Legal Consequences of Mergers and Acquisitions
A company’s acquisition of another company must be registered to be valid. After the registration process is completed, the merger becomes legally valid.
After the registration process, the assets of the transferred company pass to the transferee company without the need for any transaction. All active and passive assets are included in the transferred assets. All partners in the transferee company become partners of the transferee company upon registration. In this case, the transferred company will be dissolved.
Streamlined Merger Method
Considering the documents and processes to be prepared in the merger provisions regulated in the TCC, the merger process is long and arduous. The aim here is to prevent the shareholders of the transferred company, especially the creditors, from losing their rights.

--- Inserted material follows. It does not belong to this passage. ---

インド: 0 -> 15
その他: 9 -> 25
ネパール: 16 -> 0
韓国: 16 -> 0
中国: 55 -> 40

To protect the rights of the creditors, the legislator regulates the points to be considered in this process and the documents that must be prepared absolutely and bring convenience for the transferee and the transferred company in cases where the creditors will not lose their rights.
Under Article 155 and Article 156 of the TCC, the application area and the facilities provided by the facilitated merger of capital companies are regulated. The facilitated merger is an institution recognized by the TCC only for the mergers of capital companies.

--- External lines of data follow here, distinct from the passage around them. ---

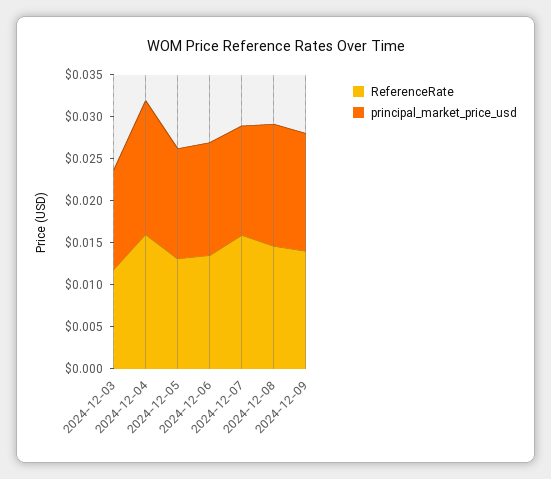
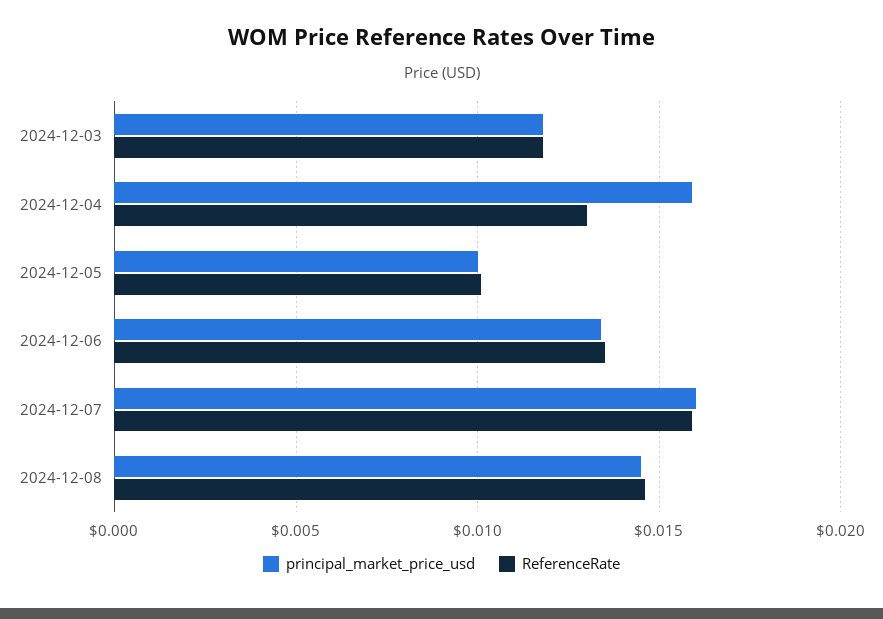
ReferenceRate, 2024-12-04: 0.016 -> 0.013
ReferenceRate, 2024-12-05: 0.013 -> 0.01
principal_market_price_usd, 2024-12-05: 0.013 -> 0.01
principal_market_price_usd, 2024-12-07: 0.013 -> 0.016
ReferenceRate, 2024-12-09: 0.014 -> none
principal_market_price_usd, 2024-12-09: 0.014 -> none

In this context, the TCC proposes a merger method in which company mergers are subject to fewer procedural procedures if the relevant conditions are met. Applying the facilitated merger method is possible in 2 (two) cases: where the transferee capital company owns all the shares or at least 90% (ninety percent) of the transferred capital company.

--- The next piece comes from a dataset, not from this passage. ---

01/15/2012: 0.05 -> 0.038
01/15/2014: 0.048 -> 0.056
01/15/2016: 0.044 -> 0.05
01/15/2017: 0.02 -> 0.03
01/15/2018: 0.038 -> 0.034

- Accordingly, in the first case, a capital company that acquires all voting shares of the acquired capital company or a company or a natural person or groups of persons bound by Law or contract, as per Article 155/1 of the Turkish Commercial Code, can merge with the capital companies participating in the merger, if the capital companies are the owners, by using the simplified method.
- In the second case, if the capital company acquiring under Article 155 of the Turkish Commercial Code owns at least 90% (ninety percent) of the voting shares of the acquired capital company, for the minority shareholders, the merger can be facilitated using the simplified method, provided that an offer is made to provide either equivalent shares in the acquiring company or a cash equivalent equal to the real value of the shares. No additional payment obligation, personal commitment, or liability arises due to the merger.
To ensure that those who have participated in the merger process do not face any legal liability and/or the merger does not become subject to cancellation lawsuit, even if it is subject to a lawsuit, it is in the interest of companies to strictly comply with the procedures and processes envisaged in the Turkish Commercial Code regarding the merger and manage the process with expert personnel.
Mergers and acquisitions are frequently encountered and significant topics in the business world. Companies may engage in mergers and acquisitions for various reasons, such as achieving growth objectives, reducing costs, and gaining a competitive advantage. However, these transactions are complex processes that require expertise in both legal and financial aspects. Additionally, mergers and acquisitions’ economic, social, and political impacts should be considered. Therefore, conducting comprehensive research and seeking consultancy services before making decisions on this matter can assist companies in taking the right steps.